BCP hostfile read buffering#699
Conversation
|
Not looking much at the moment. Did you try using |
with master: this PR: |
You have also to pass a buffer, do not pass |
|
No difference with a malloc'd buffer of 32768 |
00761d8 to
3cc0c75
Compare
3cc0c75 to
9cfbe10
Compare
This comment was marked as outdated.
This comment was marked as outdated.
|
Rebased to master. |
|
Can you rebase on master? Overall I have the feeling we could go even further and "implement" also a faster and proper "tell" function. Meaning using |
I tried keeping track of the offset without using The host file probably should be opened in binary mode, since it can contain embedded null bytes, even in character mode in Windows. But we would have to add in explicit EOL handling if we do make that change. open/read/close should work in OpenVMS but I couldn't say if there would be noticeable performance improvement. The implementation of open/read/close in VMS is very similar to fopen/fread/fclose, they are both abstraction layers over VMS file system calls which already do their own buffering. (which is why |
Avoid malloc in hot loop Optimize common cases of terminator size 1 or 2 Signed-off-by: Matt McNabb <matthew.mcnabb@vmssoftware.com>
fseeko/ftello definition is moved to header because "offset_type" is needed by TDSFILESTREAM prototypes Signed-off-by: Matt McNabb <matthew.mcnabb@vmssoftware.com>
Signed-off-by: Matt McNabb <matthew.mcnabb@vmssoftware.com>
Signed-off-by: Matt McNabb <matthew.mcnabb@vmssoftware.com>
742a66b to
9fefe7a
Compare
|
Rebased to master . Comments:
|
|
I was looking at the code. Saying, to avoid |
In brief, it won't make a difference on OpenVMS whether or not In Windows I think it's the right thing to do to use binary mode; using text mode with line-ending conversion for IDK anything about Mac files. Making a change to line ending translation might break any users who are using freebcp in conjunction with other tools, as opposed to freebcp roundtripping (e.g. they export their other data source to a text file and load it with freebcp in) but perhaps that can't be helped and they'll have to update their toolchains if moving to freebcp 1.6 |
|
Finally I found some time to do some investigation on this, or better on how MS handle line termination. So, my conclusion is that the file is written as binary file and simply Another consideration about text/binary files is that writing prefixes using text files is wrong, on Windows a length of 10 (0x0a, |
|
Agree that we should be using binary mode for this file. That should probably be a separate Issue to this PR, even though there will be some overlap in the code ? Regarding null bytes, see also #686 , there are some other issues to address there as well. I'm sure those issues will become easier if we do first switch to opening the file in binary mode. |
|
Merged! |
Thanks. However, t0016 step 3 fails for me in Windows now -- which turns out to be because my I fixed it by deleting the files and re-checking them out from Generally speaking, this change will break Is it working as intended and Windows users will have to produce their input files differently when upgrading to FreeTDS 1.6; or did you hope to continue to support CRLF input with The same would apply to embedded newlines in text fields (for example a VARCHAR containing |
This addresses a performance issue. My test data set is a table with 300 small columns and 20K rows. The hostfile is about 40MB, but since FreeTDS makes a separate
freadcall for every column and every column prefix, this works out to something like 10 millionfreadand/orfgetccalls.By reading a 512-byte block at a time from the
FILE *, I got the following performance improvements for aninoperation:freebcp -cimproved by a factor of 2freebcp -cimproved by a factor of 4freebcp -nimproved by a factor of 10 (down from 46 seconds to 5 seconds)The
fread,fgetcfunctions have more overhead in VMS than in other operating systems because of how the filesystem works, it's far more efficient working in block multiples of 512.In all cases, the database server is close to the client, so the database latency is not a factor, it can write the database faster than it can process the hostfile.

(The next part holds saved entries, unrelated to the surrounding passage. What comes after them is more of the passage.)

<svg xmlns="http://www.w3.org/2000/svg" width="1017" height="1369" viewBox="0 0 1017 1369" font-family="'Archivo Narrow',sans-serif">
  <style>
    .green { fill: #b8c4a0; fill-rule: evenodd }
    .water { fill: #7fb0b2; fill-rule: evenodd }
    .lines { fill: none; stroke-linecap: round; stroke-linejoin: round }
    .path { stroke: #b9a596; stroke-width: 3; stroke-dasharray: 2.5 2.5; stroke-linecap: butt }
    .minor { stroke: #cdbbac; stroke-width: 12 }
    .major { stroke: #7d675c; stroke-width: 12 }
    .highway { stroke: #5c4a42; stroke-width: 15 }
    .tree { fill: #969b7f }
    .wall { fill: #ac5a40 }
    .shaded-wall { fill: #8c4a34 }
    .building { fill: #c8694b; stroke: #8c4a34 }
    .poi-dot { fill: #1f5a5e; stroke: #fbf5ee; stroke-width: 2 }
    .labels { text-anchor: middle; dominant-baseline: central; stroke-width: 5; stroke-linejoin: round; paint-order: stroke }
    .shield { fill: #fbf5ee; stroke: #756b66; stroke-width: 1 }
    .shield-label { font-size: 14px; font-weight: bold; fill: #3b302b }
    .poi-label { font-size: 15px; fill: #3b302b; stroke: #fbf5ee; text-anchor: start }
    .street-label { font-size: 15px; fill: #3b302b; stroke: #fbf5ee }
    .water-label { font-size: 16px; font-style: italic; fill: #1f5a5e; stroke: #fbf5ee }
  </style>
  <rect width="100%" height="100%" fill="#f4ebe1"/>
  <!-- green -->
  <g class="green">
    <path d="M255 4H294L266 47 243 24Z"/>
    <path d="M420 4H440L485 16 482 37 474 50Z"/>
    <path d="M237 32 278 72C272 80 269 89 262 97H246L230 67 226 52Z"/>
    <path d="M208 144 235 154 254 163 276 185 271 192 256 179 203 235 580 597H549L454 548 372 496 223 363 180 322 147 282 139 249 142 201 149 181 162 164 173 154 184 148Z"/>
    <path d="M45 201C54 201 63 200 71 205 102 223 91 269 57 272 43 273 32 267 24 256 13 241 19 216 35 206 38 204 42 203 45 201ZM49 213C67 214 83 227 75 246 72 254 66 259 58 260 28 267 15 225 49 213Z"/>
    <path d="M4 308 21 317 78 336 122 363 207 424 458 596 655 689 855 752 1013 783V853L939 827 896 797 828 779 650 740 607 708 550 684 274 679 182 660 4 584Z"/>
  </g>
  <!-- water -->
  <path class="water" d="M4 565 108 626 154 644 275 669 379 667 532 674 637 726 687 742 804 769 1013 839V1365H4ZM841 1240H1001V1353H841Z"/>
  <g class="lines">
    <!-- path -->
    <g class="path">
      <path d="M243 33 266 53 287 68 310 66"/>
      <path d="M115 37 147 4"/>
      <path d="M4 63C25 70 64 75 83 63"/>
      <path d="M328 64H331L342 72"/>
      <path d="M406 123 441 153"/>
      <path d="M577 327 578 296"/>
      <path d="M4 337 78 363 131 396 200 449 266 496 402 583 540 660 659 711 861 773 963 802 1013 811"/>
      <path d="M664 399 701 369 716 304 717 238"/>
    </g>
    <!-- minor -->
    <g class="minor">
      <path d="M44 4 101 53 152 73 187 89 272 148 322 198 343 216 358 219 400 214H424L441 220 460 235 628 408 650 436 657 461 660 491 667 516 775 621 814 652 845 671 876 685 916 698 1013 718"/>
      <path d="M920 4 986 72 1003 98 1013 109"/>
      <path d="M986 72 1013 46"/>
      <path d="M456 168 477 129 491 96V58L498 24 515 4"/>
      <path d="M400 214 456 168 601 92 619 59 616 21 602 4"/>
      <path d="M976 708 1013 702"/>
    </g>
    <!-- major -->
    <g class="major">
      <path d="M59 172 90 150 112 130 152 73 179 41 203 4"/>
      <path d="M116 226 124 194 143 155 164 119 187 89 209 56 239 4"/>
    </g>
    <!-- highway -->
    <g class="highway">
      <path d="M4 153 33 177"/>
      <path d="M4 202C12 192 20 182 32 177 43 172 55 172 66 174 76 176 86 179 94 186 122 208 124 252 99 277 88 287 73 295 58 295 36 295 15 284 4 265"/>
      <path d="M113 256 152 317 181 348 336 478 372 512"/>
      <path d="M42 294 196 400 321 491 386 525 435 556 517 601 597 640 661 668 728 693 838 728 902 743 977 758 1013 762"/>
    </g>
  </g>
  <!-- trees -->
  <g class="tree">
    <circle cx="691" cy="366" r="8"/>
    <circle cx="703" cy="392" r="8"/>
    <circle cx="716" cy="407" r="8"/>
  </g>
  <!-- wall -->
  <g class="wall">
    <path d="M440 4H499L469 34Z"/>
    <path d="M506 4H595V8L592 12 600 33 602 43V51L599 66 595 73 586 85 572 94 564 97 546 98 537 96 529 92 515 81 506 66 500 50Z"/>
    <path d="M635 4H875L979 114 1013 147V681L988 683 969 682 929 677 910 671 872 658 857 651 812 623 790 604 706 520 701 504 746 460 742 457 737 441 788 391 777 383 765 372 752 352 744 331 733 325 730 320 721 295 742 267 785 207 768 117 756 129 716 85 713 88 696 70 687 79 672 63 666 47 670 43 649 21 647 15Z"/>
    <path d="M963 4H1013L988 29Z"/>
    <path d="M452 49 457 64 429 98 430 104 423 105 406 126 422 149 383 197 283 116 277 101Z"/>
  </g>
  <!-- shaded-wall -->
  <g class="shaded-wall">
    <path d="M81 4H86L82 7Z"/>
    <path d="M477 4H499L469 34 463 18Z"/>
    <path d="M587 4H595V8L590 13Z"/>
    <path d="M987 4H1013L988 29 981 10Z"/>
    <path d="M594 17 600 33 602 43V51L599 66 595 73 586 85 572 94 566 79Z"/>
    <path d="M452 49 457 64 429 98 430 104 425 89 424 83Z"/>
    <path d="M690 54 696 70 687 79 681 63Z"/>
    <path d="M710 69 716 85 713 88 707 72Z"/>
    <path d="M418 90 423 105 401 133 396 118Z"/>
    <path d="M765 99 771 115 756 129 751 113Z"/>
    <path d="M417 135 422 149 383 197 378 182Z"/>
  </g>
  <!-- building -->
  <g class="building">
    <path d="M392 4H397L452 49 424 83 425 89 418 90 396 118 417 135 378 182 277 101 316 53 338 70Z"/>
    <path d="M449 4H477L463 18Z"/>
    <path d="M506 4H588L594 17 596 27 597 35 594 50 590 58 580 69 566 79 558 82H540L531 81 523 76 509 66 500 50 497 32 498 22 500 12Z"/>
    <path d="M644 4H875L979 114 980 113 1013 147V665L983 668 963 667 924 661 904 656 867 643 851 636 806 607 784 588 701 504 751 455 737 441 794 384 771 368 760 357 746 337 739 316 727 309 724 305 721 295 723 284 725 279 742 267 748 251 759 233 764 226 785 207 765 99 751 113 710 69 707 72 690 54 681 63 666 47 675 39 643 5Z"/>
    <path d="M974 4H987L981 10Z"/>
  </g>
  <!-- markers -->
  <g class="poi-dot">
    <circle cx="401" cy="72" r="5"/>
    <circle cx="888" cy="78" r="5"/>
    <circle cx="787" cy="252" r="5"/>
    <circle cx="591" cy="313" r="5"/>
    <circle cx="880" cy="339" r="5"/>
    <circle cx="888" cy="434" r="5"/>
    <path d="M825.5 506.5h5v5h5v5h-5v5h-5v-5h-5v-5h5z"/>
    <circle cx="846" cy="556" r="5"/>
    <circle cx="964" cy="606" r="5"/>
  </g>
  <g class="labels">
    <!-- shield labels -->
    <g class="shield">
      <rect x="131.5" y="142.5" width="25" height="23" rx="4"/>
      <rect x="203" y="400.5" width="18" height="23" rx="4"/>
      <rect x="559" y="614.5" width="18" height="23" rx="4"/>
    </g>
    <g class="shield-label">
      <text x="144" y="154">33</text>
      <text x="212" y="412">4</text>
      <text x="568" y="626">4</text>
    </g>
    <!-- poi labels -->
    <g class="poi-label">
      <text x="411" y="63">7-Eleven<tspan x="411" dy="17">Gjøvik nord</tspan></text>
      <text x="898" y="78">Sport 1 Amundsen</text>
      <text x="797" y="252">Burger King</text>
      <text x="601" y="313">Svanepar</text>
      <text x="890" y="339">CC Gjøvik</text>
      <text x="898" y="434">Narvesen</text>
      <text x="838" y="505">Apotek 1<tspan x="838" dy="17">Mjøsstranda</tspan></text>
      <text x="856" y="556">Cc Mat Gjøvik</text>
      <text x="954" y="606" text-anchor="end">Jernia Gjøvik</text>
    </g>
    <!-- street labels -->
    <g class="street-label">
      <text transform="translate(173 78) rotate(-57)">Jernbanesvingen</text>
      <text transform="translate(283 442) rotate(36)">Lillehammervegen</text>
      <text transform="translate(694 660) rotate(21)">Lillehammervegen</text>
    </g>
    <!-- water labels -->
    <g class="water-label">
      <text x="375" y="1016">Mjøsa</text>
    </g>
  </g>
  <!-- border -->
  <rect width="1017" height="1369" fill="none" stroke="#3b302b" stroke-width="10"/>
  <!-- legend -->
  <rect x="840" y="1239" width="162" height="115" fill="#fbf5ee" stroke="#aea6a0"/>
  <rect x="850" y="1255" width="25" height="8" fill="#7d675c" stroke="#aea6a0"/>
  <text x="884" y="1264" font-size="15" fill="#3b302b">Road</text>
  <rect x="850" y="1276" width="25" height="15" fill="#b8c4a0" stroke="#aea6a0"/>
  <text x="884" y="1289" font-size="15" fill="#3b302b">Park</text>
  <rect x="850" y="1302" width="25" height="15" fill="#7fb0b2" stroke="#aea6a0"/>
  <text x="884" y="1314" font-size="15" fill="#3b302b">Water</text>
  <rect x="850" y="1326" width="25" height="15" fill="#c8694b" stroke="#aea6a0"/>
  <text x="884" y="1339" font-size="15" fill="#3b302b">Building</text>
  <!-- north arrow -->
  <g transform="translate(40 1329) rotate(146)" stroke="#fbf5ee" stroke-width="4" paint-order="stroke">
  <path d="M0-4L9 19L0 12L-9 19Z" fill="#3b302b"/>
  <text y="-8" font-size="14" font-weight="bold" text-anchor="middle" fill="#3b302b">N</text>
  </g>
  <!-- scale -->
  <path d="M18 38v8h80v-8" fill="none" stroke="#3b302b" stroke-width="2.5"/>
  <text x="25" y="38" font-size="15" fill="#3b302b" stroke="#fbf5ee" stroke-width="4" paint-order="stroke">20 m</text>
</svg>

Similar improvements are also achieved for the
outoperation by buffering the writes; that will be a subsequent PR if this one goes well. Some users have data sets of over 1GB so any performance improvement on freebcp is quite significant. Have not tested host files over 2GB in size.An increase of the block size to 32K was either the same or very fractionally better on performance, but not significantly so.
Profiling in VMS showed a lot of time spent in
ftello(as well asfread): the code callsftelloprior to every column read, in case the read has a conversion error and the dump file needs to dump the offset where an error occurred (even if the dump file is not enabled...) I had to rework this anyway as a side effect of adding the buffering.